▶ [TASK BRIEF] Copy nothing from the entries below except the lines from the one containing "7.1.3 | Text" through the one containing "40 | 7.2.11", and copy those exactly.

▶ [SUPPLIED MATERIAL]
========
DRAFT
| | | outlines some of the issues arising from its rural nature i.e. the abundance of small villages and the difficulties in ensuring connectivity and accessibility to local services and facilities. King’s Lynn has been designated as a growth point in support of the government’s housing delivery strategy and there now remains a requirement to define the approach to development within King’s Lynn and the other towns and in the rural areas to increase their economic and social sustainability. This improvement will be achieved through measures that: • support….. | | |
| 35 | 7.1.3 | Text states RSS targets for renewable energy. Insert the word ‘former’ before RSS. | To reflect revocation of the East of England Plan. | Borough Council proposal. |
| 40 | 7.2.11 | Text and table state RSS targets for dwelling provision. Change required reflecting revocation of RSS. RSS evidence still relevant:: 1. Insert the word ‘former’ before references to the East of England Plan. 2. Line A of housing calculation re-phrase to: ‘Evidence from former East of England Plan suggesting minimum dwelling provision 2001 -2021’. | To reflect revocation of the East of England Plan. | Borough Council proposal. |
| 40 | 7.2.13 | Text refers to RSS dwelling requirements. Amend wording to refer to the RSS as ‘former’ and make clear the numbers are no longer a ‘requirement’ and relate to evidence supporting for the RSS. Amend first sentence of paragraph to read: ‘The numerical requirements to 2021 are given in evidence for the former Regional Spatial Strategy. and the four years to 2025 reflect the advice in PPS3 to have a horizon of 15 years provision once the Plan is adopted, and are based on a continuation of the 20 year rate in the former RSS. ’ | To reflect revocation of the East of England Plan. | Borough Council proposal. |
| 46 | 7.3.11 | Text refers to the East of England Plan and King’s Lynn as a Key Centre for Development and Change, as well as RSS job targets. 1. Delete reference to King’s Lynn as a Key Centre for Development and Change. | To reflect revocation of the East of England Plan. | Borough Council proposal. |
========
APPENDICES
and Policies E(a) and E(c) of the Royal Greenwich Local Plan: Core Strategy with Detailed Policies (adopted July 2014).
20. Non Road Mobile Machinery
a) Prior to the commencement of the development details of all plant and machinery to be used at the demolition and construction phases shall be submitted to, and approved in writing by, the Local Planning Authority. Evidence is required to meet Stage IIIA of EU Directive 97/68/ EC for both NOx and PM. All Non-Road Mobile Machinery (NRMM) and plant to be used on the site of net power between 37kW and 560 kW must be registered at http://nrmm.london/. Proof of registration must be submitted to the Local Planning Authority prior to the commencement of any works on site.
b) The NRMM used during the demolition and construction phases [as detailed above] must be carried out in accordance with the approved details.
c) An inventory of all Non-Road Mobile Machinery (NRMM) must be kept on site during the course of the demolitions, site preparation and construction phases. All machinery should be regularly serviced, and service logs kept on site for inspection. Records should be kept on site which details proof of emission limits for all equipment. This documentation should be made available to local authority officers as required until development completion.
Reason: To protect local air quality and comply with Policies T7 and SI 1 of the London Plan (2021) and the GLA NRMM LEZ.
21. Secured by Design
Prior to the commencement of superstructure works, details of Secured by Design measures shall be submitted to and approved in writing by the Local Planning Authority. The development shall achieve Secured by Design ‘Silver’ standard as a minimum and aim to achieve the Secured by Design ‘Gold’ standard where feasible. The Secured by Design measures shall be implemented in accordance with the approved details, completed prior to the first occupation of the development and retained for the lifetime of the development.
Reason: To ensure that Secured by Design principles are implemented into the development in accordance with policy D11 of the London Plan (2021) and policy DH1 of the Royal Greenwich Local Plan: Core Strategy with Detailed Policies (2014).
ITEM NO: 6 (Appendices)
========
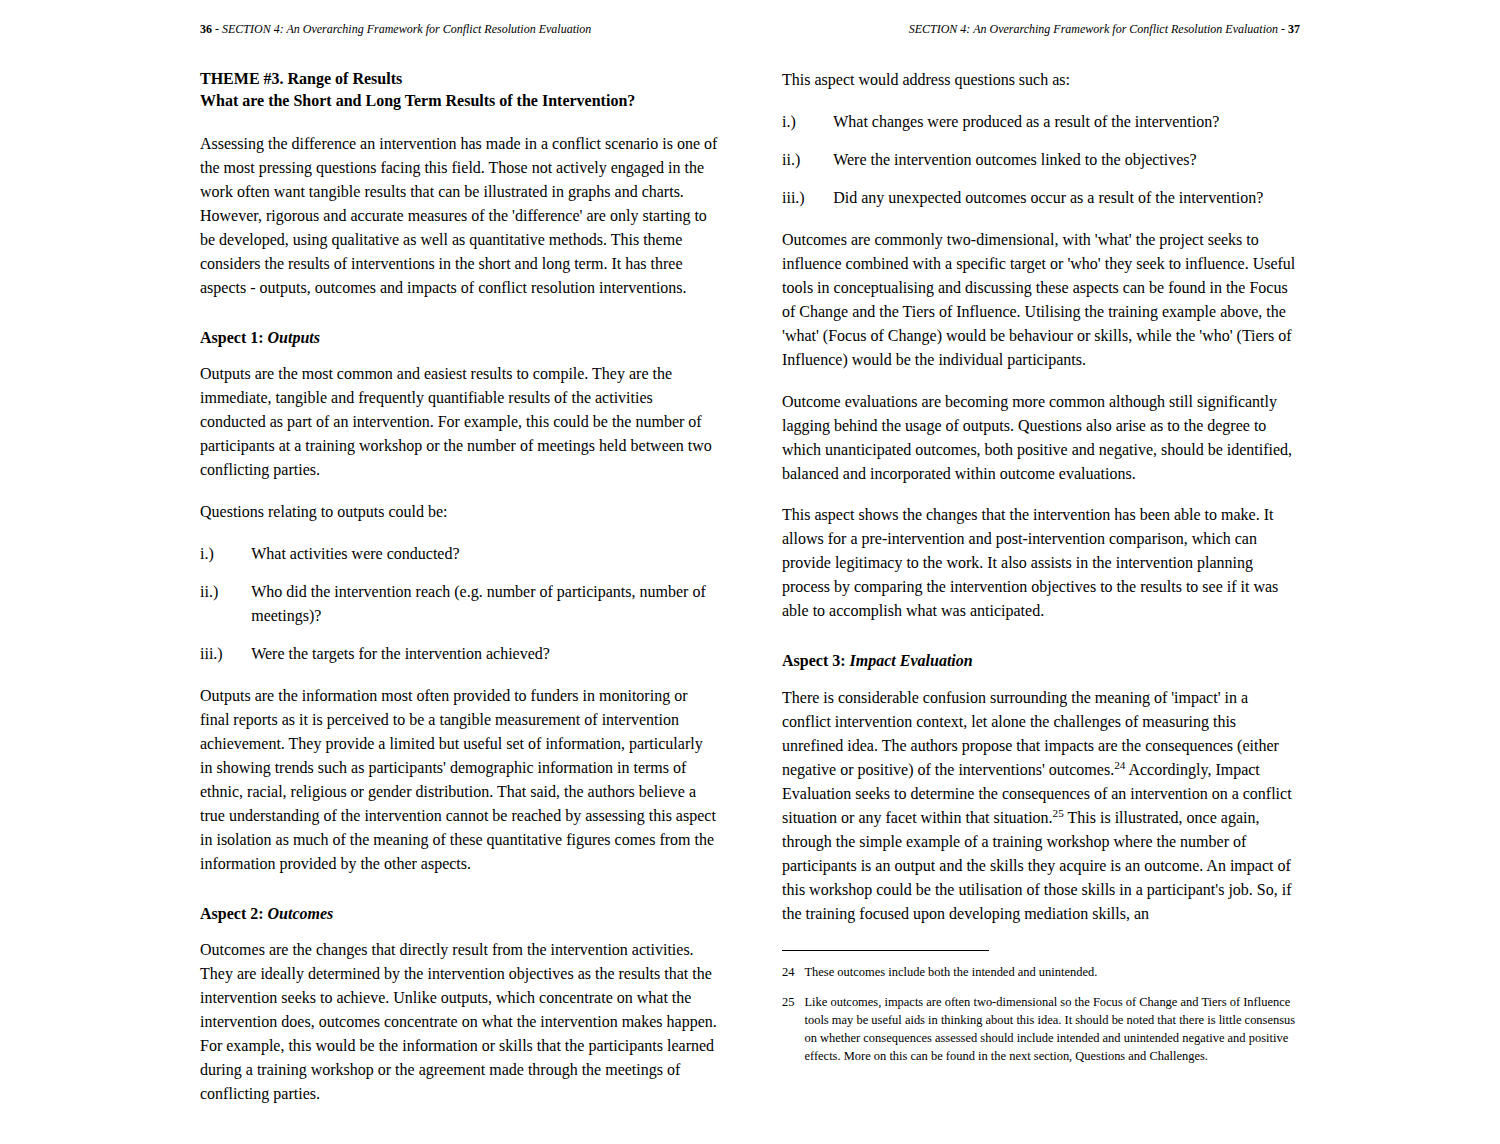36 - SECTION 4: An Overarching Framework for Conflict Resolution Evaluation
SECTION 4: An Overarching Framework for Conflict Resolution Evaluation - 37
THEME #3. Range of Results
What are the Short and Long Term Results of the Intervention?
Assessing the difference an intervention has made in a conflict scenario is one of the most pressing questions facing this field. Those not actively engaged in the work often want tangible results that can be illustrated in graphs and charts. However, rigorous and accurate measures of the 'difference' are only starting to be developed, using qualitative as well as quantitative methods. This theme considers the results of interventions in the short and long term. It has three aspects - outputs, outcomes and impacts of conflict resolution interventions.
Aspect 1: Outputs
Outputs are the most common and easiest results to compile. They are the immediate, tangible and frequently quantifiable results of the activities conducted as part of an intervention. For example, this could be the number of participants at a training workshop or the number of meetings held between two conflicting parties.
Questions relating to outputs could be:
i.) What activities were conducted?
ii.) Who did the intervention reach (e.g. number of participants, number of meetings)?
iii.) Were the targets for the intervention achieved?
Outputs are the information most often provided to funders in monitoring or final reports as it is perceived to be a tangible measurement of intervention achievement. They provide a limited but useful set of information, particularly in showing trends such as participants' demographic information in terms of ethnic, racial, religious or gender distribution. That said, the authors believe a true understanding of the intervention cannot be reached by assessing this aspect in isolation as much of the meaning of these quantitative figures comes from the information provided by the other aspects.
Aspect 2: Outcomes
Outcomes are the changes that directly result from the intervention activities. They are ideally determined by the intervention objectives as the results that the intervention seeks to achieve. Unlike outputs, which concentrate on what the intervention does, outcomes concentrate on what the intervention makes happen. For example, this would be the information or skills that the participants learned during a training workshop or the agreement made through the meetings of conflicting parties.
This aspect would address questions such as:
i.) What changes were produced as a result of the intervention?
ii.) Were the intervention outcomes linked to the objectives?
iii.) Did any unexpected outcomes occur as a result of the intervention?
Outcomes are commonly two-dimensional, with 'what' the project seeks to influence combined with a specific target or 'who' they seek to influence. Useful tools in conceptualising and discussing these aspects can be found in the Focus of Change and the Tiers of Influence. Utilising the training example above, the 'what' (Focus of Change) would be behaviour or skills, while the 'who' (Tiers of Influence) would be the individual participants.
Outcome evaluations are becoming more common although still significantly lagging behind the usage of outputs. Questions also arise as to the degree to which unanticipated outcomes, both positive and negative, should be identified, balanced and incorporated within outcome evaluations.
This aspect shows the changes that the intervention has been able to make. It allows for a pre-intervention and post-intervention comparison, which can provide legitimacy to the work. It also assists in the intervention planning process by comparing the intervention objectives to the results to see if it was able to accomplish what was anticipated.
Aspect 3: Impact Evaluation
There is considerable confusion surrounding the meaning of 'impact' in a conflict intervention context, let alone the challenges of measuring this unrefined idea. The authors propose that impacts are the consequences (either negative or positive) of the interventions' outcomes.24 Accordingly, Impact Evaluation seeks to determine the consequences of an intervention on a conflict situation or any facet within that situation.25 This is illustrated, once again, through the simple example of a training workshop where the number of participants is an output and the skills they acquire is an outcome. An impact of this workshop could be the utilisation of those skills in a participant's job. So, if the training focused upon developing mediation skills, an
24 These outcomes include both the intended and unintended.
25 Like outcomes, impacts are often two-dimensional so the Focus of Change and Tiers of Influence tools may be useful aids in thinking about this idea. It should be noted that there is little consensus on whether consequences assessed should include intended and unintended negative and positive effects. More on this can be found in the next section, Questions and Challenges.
========
▶ [RESPONSE]
| 35 | 7.1.3 | Text states RSS targets for renewable energy. Insert the word ‘former’ before RSS. | To reflect revocation of the East of England Plan. | Borough Council proposal. |
| 40 | 7.2.11 | Text and table state RSS targets for dwelling provision. Change required reflecting revocation of RSS. RSS evidence still relevant:: 1. Insert the word ‘former’ before references to the East of England Plan. 2. Line A of housing calculation re-phrase to: ‘Evidence from former East of England Plan suggesting minimum dwelling provision 2001 -2021’. | To reflect revocation of the East of England Plan. | Borough Council proposal. |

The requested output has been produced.